* _ACTION ITEM_
Repeat the listing below exactly. Pictures do not belong in the copy.

+ + + + + + +

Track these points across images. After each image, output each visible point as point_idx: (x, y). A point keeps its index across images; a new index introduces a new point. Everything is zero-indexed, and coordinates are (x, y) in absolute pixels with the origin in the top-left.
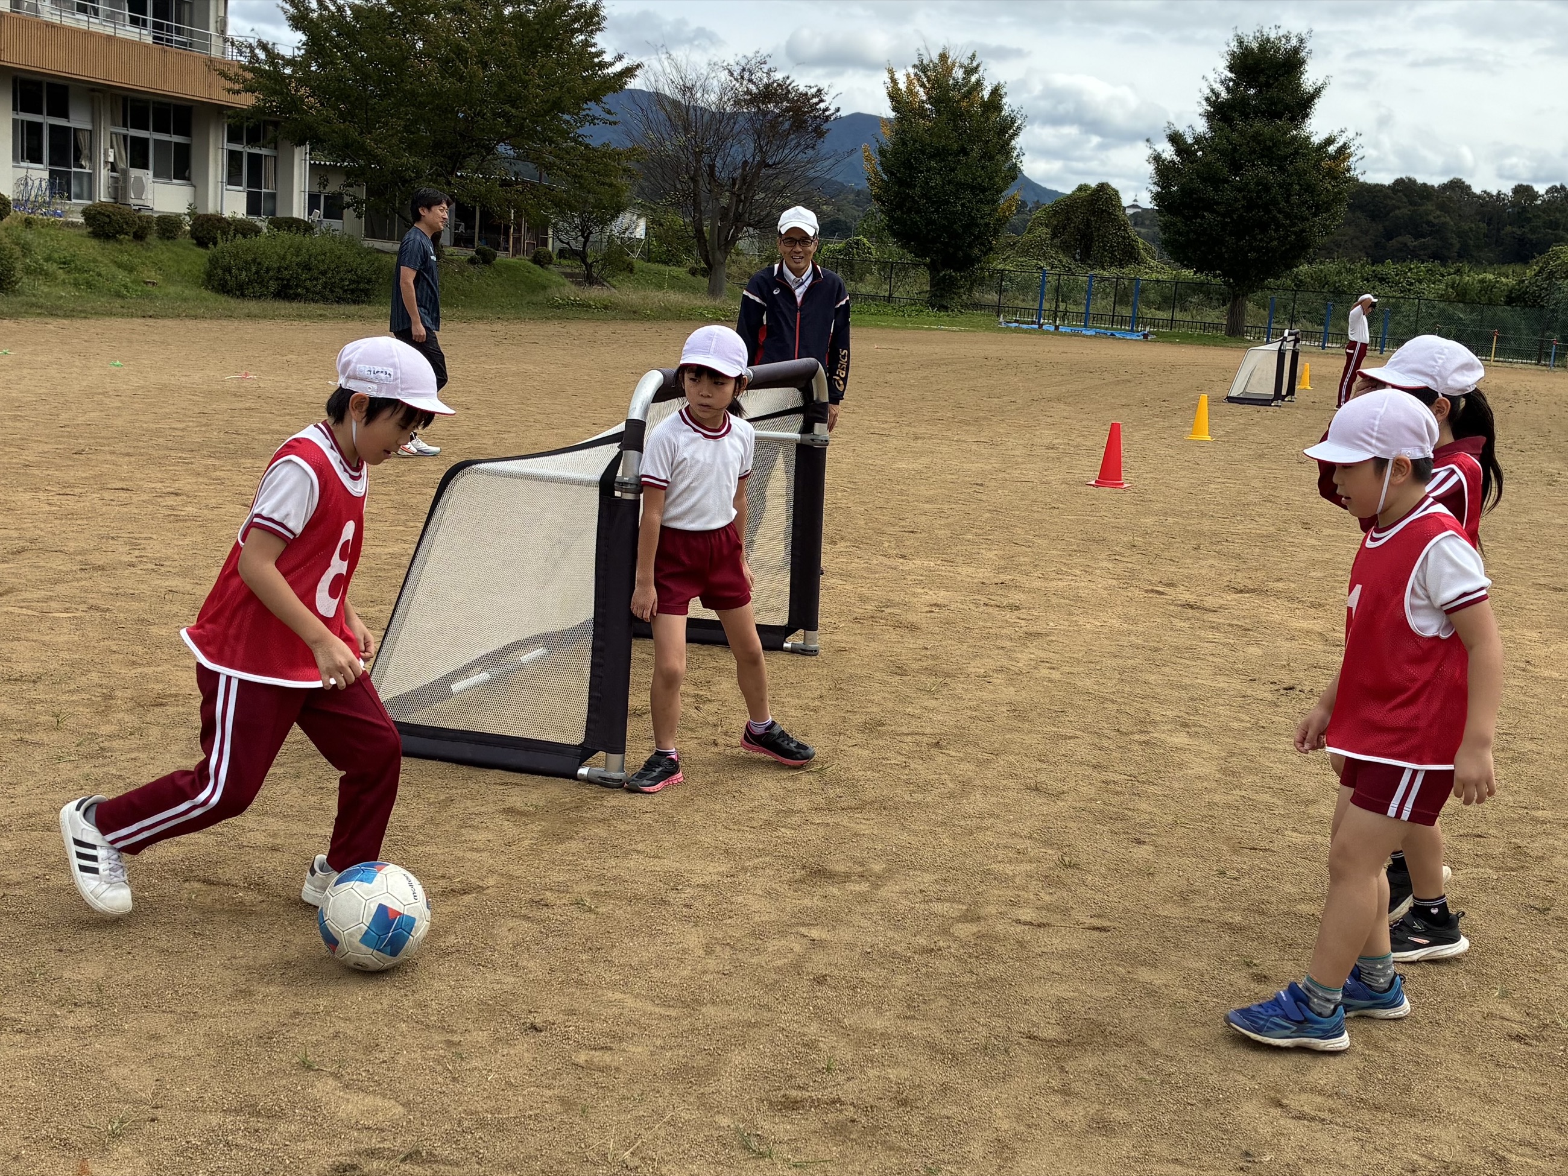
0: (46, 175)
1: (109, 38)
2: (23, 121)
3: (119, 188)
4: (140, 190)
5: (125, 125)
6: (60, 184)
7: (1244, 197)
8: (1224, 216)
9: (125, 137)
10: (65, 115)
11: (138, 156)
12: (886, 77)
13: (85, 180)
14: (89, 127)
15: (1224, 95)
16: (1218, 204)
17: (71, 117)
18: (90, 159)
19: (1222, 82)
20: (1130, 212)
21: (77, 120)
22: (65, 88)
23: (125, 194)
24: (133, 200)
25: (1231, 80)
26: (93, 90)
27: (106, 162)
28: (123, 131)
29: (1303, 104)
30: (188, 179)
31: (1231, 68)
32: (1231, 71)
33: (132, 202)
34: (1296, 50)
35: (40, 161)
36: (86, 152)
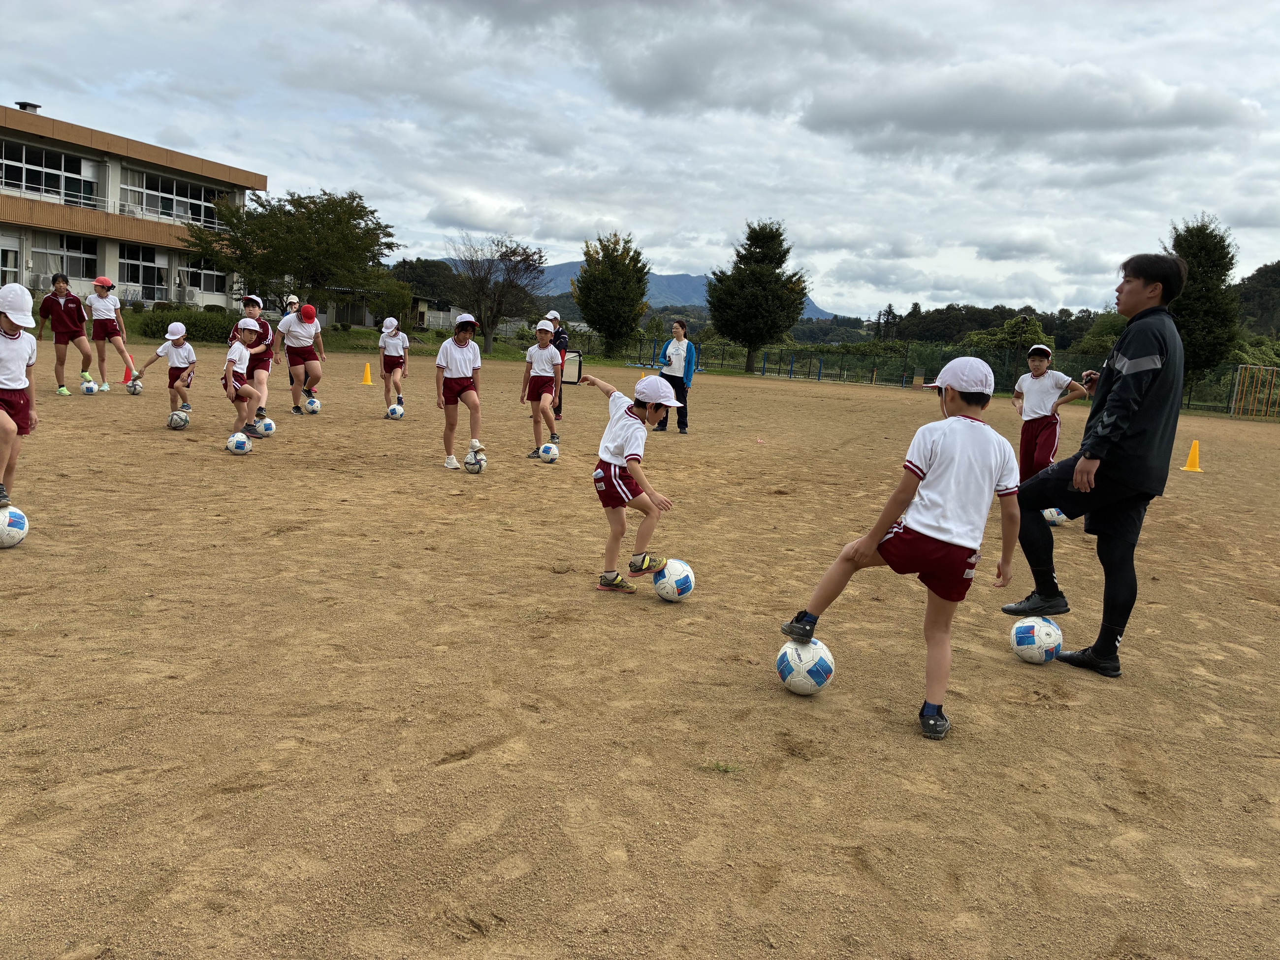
0: (141, 289)
1: (170, 225)
2: (128, 264)
3: (181, 295)
4: (192, 296)
5: (188, 266)
6: (149, 294)
7: (746, 302)
8: (738, 311)
9: (188, 272)
10: (153, 261)
11: (195, 281)
12: (584, 245)
13: (164, 292)
14: (167, 267)
15: (744, 252)
16: (734, 306)
17: (156, 262)
18: (167, 282)
19: (742, 246)
20: (865, 323)
21: (161, 262)
22: (154, 249)
23: (184, 299)
24: (187, 301)
25: (747, 244)
26: (169, 250)
27: (175, 283)
28: (187, 269)
29: (781, 257)
30: (224, 292)
31: (748, 239)
32: (748, 240)
33: (186, 302)
34: (777, 230)
35: (138, 282)
36: (165, 279)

+ + + + + + +

* _RESPONSE FOR THIS EXERCISE_
Track these points across images. After each image, output each visible point as point_idx: (x, y). A point keeps its index across images; a new index introduces a new point. Everything is zero-indexed, and coordinates are (x, y) in absolute pixels with the origin in the top-left.
0: (46, 175)
1: (109, 38)
2: (23, 121)
3: (119, 188)
4: (140, 190)
5: (125, 125)
6: (60, 184)
7: (1244, 197)
8: (1224, 216)
9: (125, 137)
10: (65, 115)
11: (138, 156)
12: (886, 77)
13: (85, 180)
14: (89, 127)
15: (1224, 95)
16: (1218, 204)
17: (71, 117)
18: (90, 159)
19: (1222, 82)
20: (1130, 212)
21: (77, 120)
22: (65, 88)
23: (125, 194)
24: (133, 200)
25: (1231, 80)
26: (93, 90)
27: (106, 162)
28: (123, 131)
29: (1303, 104)
30: (188, 179)
31: (1231, 68)
32: (1231, 71)
33: (132, 202)
34: (1296, 50)
35: (40, 161)
36: (86, 152)
0: (141, 289)
1: (170, 225)
2: (128, 264)
3: (181, 295)
4: (192, 296)
5: (188, 266)
6: (149, 294)
7: (746, 302)
8: (738, 311)
9: (188, 272)
10: (153, 261)
11: (195, 281)
12: (584, 245)
13: (164, 292)
14: (167, 267)
15: (744, 252)
16: (734, 306)
17: (156, 262)
18: (167, 282)
19: (742, 246)
20: (865, 323)
21: (161, 262)
22: (154, 249)
23: (184, 299)
24: (187, 301)
25: (747, 244)
26: (169, 250)
27: (175, 283)
28: (187, 269)
29: (781, 257)
30: (224, 292)
31: (748, 239)
32: (748, 240)
33: (186, 302)
34: (777, 230)
35: (138, 282)
36: (165, 279)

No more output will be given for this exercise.